TASK REQUIREMENTS:
Each record should be given again exactly, and any picture in it left out.

Data entries:

--*--

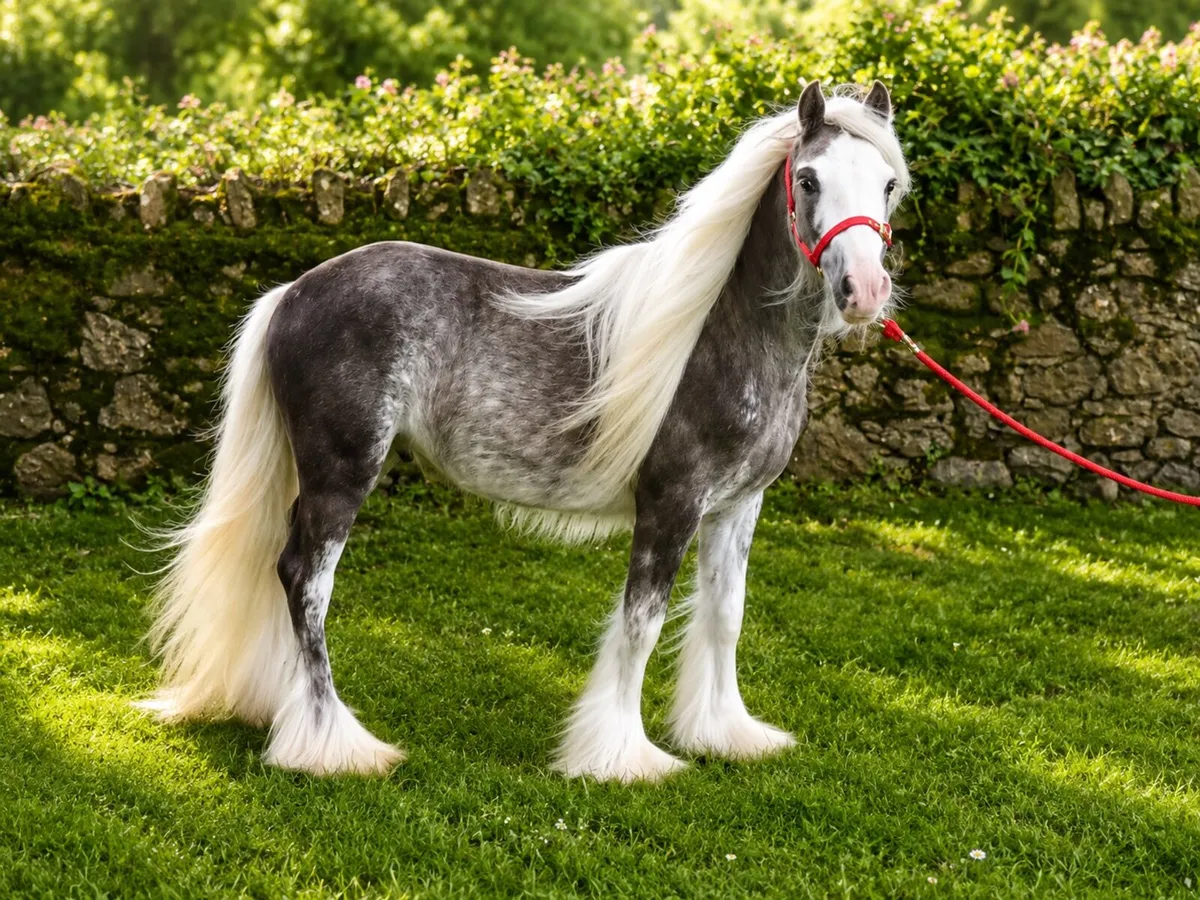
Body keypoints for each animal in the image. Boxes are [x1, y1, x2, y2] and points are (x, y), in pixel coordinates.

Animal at [136, 79, 909, 783]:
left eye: (888, 185)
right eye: (808, 179)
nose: (865, 291)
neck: (720, 333)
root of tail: (292, 293)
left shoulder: (737, 508)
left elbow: (725, 615)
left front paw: (724, 734)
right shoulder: (671, 503)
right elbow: (641, 623)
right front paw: (621, 758)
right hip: (341, 474)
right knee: (306, 581)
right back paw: (333, 746)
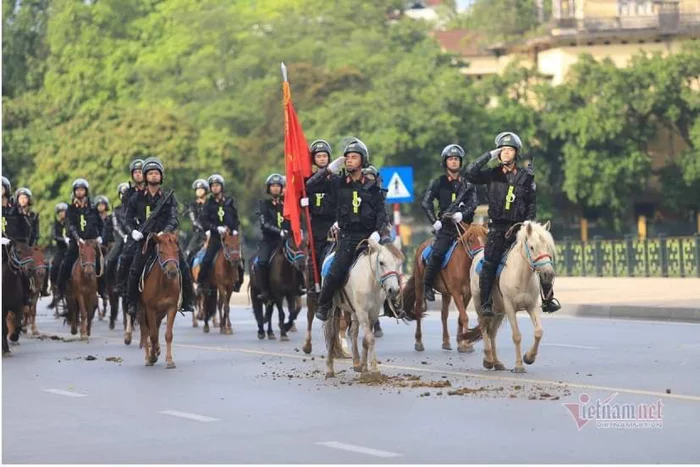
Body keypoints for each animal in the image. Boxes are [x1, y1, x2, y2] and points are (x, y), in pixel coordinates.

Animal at [131, 233, 180, 370]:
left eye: (177, 251)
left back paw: (157, 350)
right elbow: (151, 335)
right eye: (161, 252)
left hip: (160, 313)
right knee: (145, 331)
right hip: (141, 311)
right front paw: (152, 357)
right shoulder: (150, 309)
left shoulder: (171, 307)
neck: (163, 285)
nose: (172, 272)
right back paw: (148, 357)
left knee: (155, 329)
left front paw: (169, 360)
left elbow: (168, 335)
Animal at [324, 238, 402, 380]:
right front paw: (375, 370)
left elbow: (366, 339)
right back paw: (329, 369)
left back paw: (356, 362)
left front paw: (365, 369)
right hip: (333, 308)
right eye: (381, 262)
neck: (371, 281)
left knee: (353, 332)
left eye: (399, 263)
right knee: (331, 335)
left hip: (354, 311)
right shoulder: (362, 312)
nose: (393, 290)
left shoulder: (373, 313)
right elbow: (370, 338)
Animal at [400, 221, 486, 352]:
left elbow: (460, 317)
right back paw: (419, 342)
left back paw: (446, 341)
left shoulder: (468, 294)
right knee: (419, 310)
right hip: (419, 286)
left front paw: (462, 342)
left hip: (446, 293)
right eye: (471, 240)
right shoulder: (456, 293)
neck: (463, 265)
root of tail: (422, 246)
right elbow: (464, 317)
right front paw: (465, 343)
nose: (481, 257)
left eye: (486, 238)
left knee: (444, 314)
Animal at [462, 221, 556, 374]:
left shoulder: (532, 305)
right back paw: (488, 360)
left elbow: (538, 332)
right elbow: (516, 336)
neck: (521, 276)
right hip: (480, 305)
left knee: (492, 333)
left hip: (499, 311)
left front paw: (529, 357)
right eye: (532, 247)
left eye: (548, 246)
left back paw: (497, 363)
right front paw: (519, 365)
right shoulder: (510, 306)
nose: (548, 273)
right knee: (483, 327)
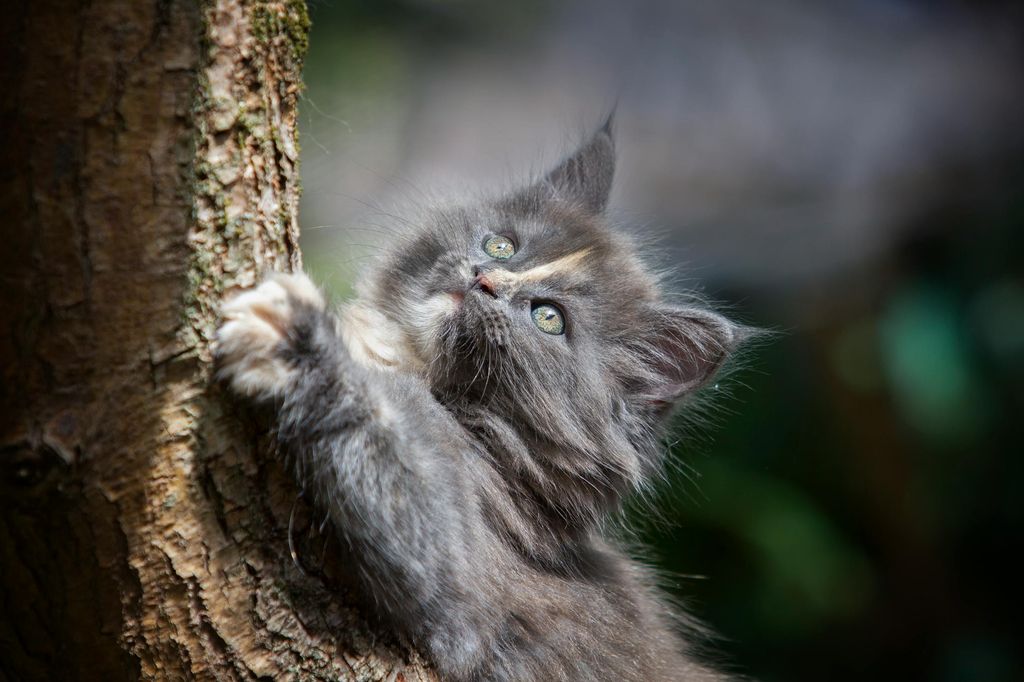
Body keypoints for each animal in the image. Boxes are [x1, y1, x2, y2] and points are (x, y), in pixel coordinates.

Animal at [216, 119, 749, 675]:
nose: (484, 278)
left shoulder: (463, 575)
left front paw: (298, 336)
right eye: (501, 246)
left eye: (548, 318)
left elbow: (382, 427)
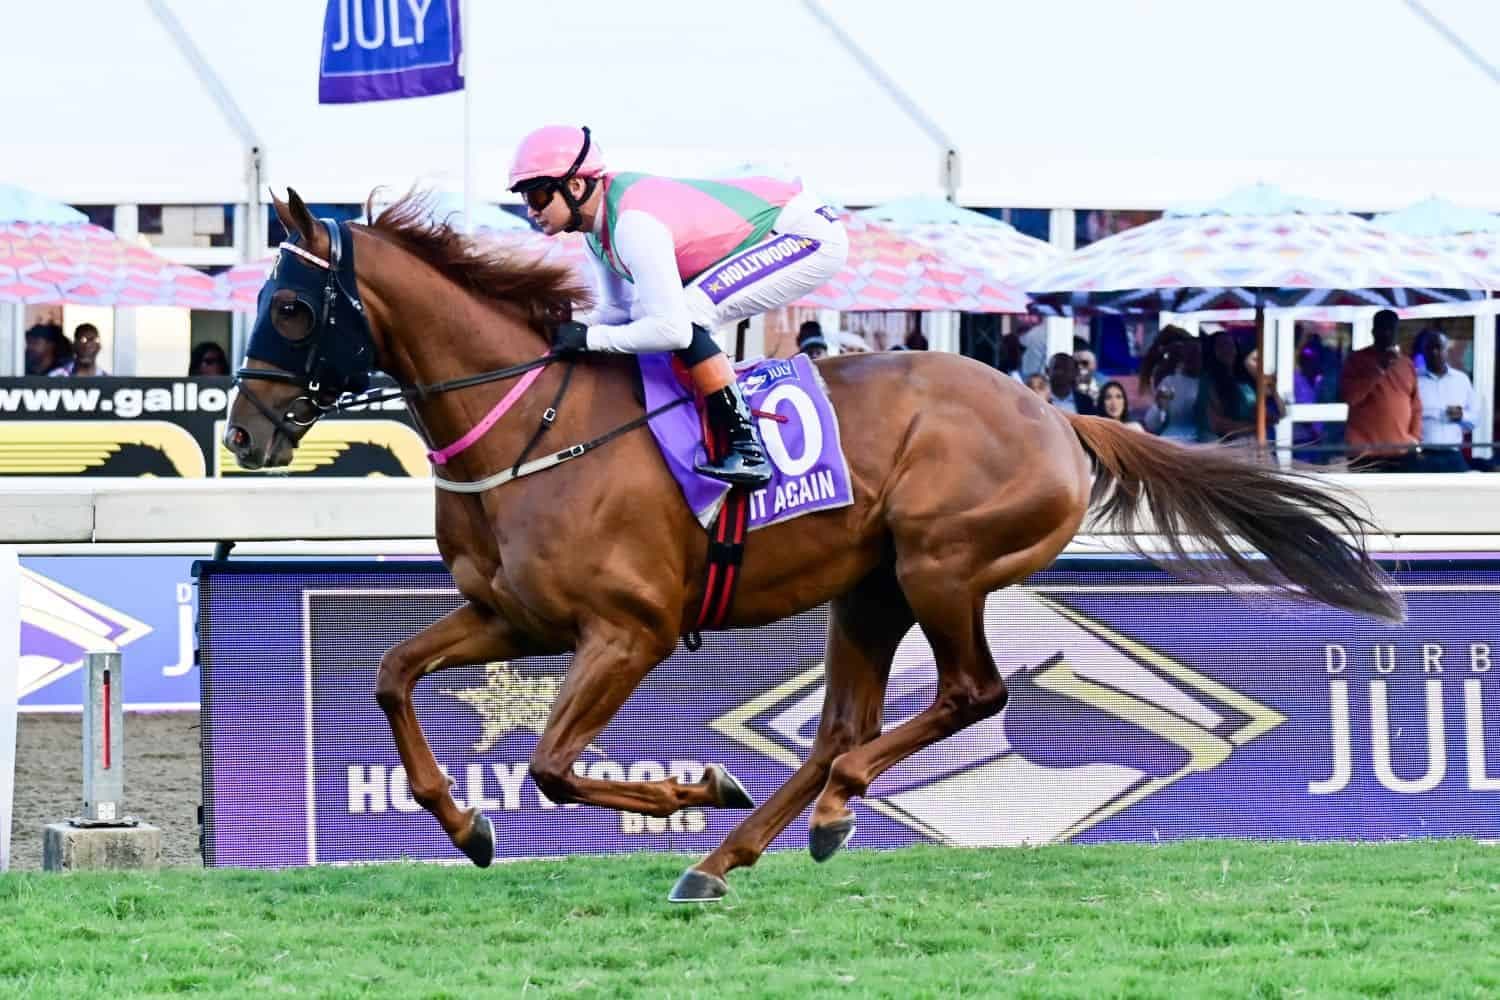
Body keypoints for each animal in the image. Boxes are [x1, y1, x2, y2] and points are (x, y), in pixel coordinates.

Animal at [226, 189, 1402, 902]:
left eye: (290, 310)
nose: (242, 434)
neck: (531, 422)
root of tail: (1056, 414)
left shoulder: (631, 630)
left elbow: (556, 766)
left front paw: (698, 786)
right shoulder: (510, 616)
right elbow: (392, 674)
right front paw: (465, 823)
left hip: (942, 565)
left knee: (965, 697)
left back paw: (809, 811)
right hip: (869, 590)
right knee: (843, 725)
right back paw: (729, 857)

--*--

PROBLEM SOLUTION:
Body keypoints for each animal in the image. Boxes are [x1, y1, x2, y2] and points are (x, y), in pixel coordinates.

Animal at [136, 79, 909, 783]:
left eye: (888, 185)
right eye: (808, 179)
nose: (865, 291)
neck: (720, 333)
root of tail: (292, 293)
left shoulder: (737, 508)
left elbow: (725, 615)
left front paw: (724, 734)
right shoulder: (671, 503)
right elbow: (641, 623)
right front paw: (621, 758)
right hip: (341, 474)
right knee: (306, 581)
right back paw: (333, 746)
Body keypoints for each animal in the image. Boxes are [x1, y1, x2, y2] and points are (x, y), in pixel coordinates.

Animal at [131, 233, 180, 370]:
left eye: (177, 251)
left back paw: (157, 350)
right elbow: (151, 335)
right eye: (161, 252)
left hip: (160, 313)
right knee: (145, 331)
right hip: (141, 311)
right front paw: (152, 357)
right shoulder: (150, 309)
left shoulder: (171, 307)
neck: (163, 285)
nose: (172, 272)
right back paw: (148, 357)
left knee: (155, 329)
left front paw: (169, 360)
left elbow: (168, 335)
Animal at [324, 238, 402, 380]:
right front paw: (375, 370)
left elbow: (366, 339)
right back paw: (329, 369)
left back paw: (356, 362)
left front paw: (365, 369)
right hip: (333, 308)
right eye: (381, 262)
neck: (371, 281)
left knee: (353, 332)
left eye: (399, 263)
right knee: (331, 335)
left hip: (354, 311)
right shoulder: (362, 312)
nose: (393, 290)
left shoulder: (373, 313)
right elbow: (370, 338)
Animal at [400, 221, 486, 352]:
left elbow: (460, 317)
right back paw: (419, 342)
left back paw: (446, 341)
left shoulder: (468, 294)
right knee: (419, 310)
right hip: (419, 286)
left front paw: (462, 342)
left hip: (446, 293)
right eye: (471, 240)
right shoulder: (456, 293)
neck: (463, 265)
root of tail: (422, 246)
right elbow: (464, 317)
right front paw: (465, 343)
nose: (481, 257)
left eye: (486, 238)
left knee: (444, 314)
Animal at [462, 221, 556, 374]:
left shoulder: (532, 305)
right back paw: (488, 360)
left elbow: (538, 332)
right elbow: (516, 336)
neck: (521, 276)
right hip: (480, 305)
left knee: (492, 333)
left hip: (499, 311)
left front paw: (529, 357)
right eye: (532, 247)
left eye: (548, 246)
left back paw: (497, 363)
right front paw: (519, 365)
right shoulder: (510, 306)
nose: (548, 273)
right knee: (483, 327)
Body keypoints for each animal in the image. Boxes are [x1, y1, x2, y2] and points are (x, y), in pixel coordinates.

Animal at [216, 119, 749, 675]:
nose: (484, 278)
left shoulder: (463, 575)
left front paw: (298, 336)
right eye: (501, 246)
left eye: (548, 318)
left elbow: (382, 427)
Body keypoints for each animal in the image. Boxes are [x1, y1, x2, y2] and points are (x, y), in pixel coordinates.

Animal at [226, 189, 1402, 902]:
left eye: (290, 310)
nose: (242, 434)
neck: (531, 422)
root of tail: (1056, 414)
left shoulder: (631, 630)
left elbow: (556, 766)
left front paw: (698, 786)
right shoulder: (510, 616)
right elbow: (392, 674)
right front paw: (465, 823)
left hip: (942, 565)
left knee: (965, 697)
left back paw: (809, 811)
right hip: (869, 590)
right knee: (843, 725)
right back paw: (729, 857)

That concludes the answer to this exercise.